One of the very best enlarging papers I've used is Fomatone MG 542. Several years ago, I bought a few boxes from Freestyle and found it worked very well for my needs in creating fine art prints that conveyed a pictorial look. Unfortunately, when I went back to Freestyle to purchase additional stock, I was told it had been discontinued. While a Foma FB paper has since reappeared on Freestyle's website, where it is currently shown as item 41784, I am not sure it is in fact the same since it is now described as double weight rather than triple weight and there is no mention of the distinctive "chamois" surface. In this regard, the manufacturer's own (somewhat confusing) website distinguishes between 532 and 542 papers. In any event, it should here be emphatically noted that these "classic" papers differ from other Fomatone MG papers in that they use a baryta paper base rather than a resin coated base. Those interested should obviously check with Freestyle before placing an order. Foma itself enclosed a note with the paper that read:
"The delivery of Fomatone MG Classic... Fomatone MG 542 Chamois... or other varieties of this type of paper is a subject of an agreement with the manufacturer."

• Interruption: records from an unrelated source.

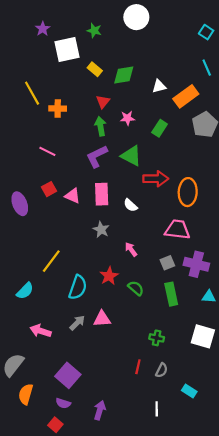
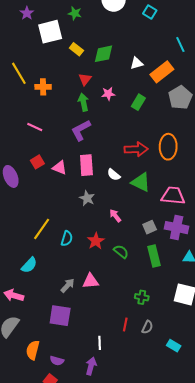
cyan square: (206, 32) -> (150, 12), moved
green triangle: (131, 156) -> (141, 182), moved
orange ellipse: (188, 192) -> (168, 147), moved
pink trapezoid: (177, 230) -> (173, 196), moved
cyan semicircle: (78, 287) -> (67, 238), moved, size x0.7
cyan semicircle: (25, 291) -> (29, 265), moved
pink arrow: (41, 331) -> (14, 295), moved
purple square: (68, 375) -> (60, 316), moved, turned -30
orange semicircle: (26, 394) -> (33, 350), moved
white line: (157, 409) -> (100, 343), moved

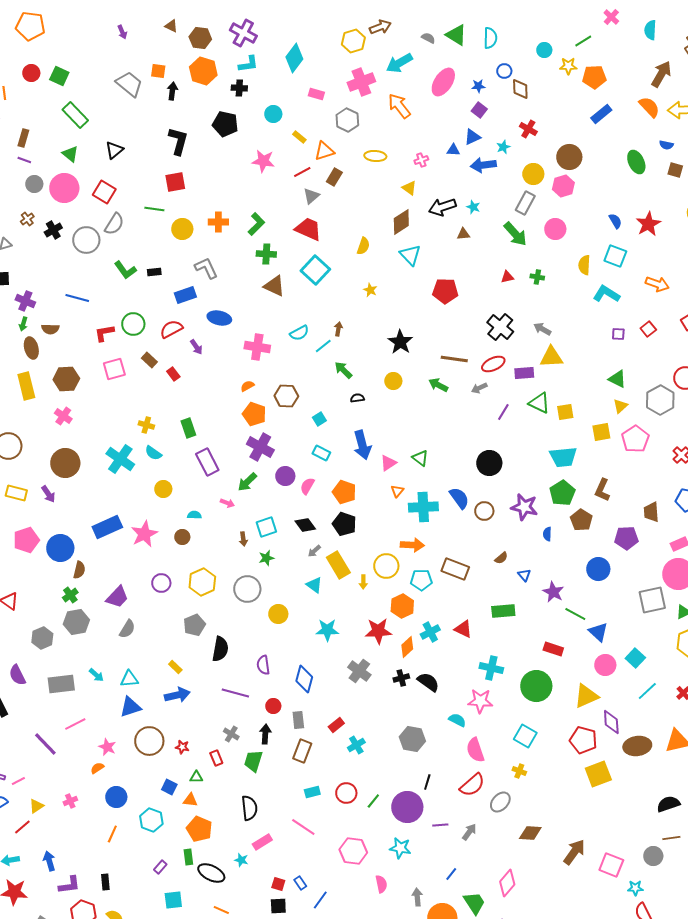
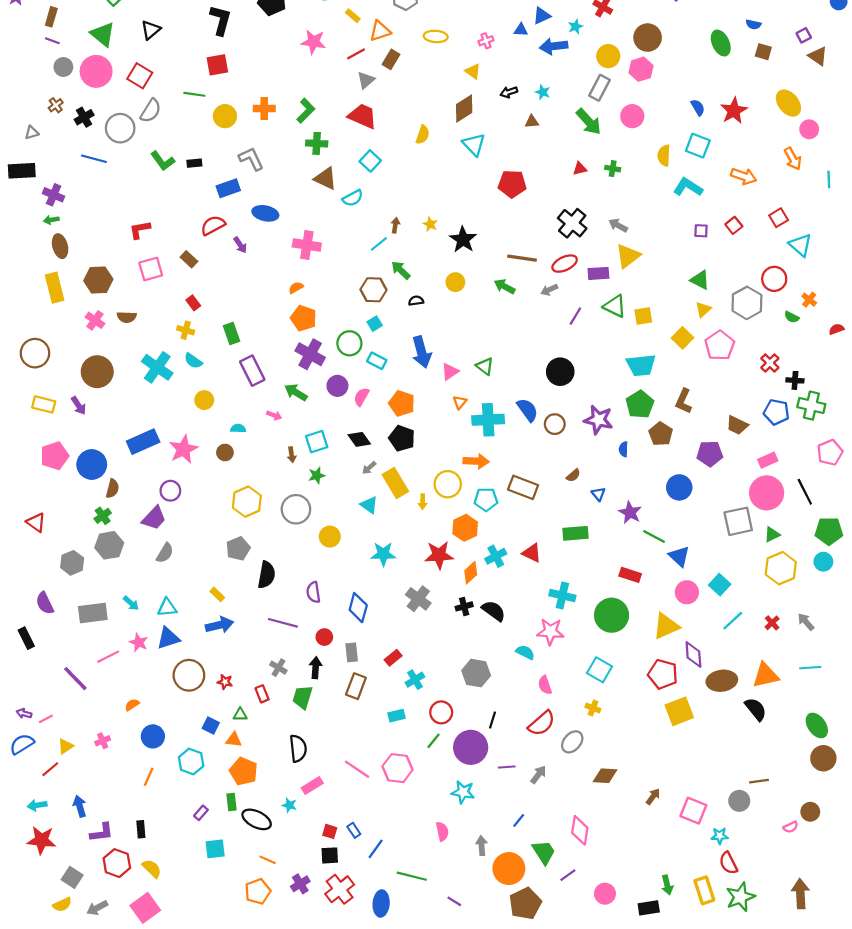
green triangle: (70, 154) -> (103, 34), size x1.4
black arrow: (442, 207) -> (509, 92), size x0.6
cyan square: (315, 270) -> (370, 161), size x0.7
yellow star: (370, 290) -> (430, 224), moved
blue line: (77, 298) -> (94, 159), moved
green arrow: (23, 324) -> (51, 220), turned 64
green circle: (133, 324) -> (349, 343), moved
brown semicircle: (50, 329) -> (127, 317), moved
cyan semicircle: (299, 333) -> (353, 198), moved
yellow triangle: (551, 357) -> (628, 256), turned -35
red rectangle: (173, 374) -> (193, 303), moved
brown hexagon: (286, 396) -> (373, 290), moved
yellow square: (601, 432) -> (682, 338), turned -36
green arrow: (247, 482) -> (296, 392), turned 75
brown trapezoid: (651, 512) -> (737, 425), turned -60
purple circle: (161, 583) -> (170, 491), moved
pink star: (107, 747) -> (139, 642), moved
pink semicircle: (475, 750) -> (545, 685), size x0.7
cyan rectangle: (312, 792) -> (396, 716), moved
red circle: (346, 793) -> (441, 712), moved
black semicircle: (668, 804) -> (756, 709), moved, turned 70
pink hexagon: (353, 851) -> (397, 768), moved
brown arrow: (574, 852) -> (653, 796), size x0.6
pink diamond: (507, 883) -> (580, 830), turned -32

In the same flyer enclosed inside the box, the paper is described as follows:
"Fomatone MG is a variable-contrast paper working in a warm tone, specially designed for portrait photography and retro style works. Its contrast can be varied in a large grade scale from extra soft up to ultra hard by using colour filters at exposure. The paper is manufactured using a special silver chlorobromide emulsion that gives the silver image a brown-green to warm-brown tone that can further be influenced by the type of developer used. The paper base involved is coloured in compliance with the developed silver.This accentuates [the] rich scale of warm halftones ranging from light cream up to saturated brown-to-green-black ones. Regarding its low speed, the paper is designed primarily for contact work. It can be, however, used as an enlargement paper as well."
Although I primarily used the paper to print fine art nudes shot on infrared film, I here used it to print portraits of the model Marta whose digital photos are shown in the preceding post.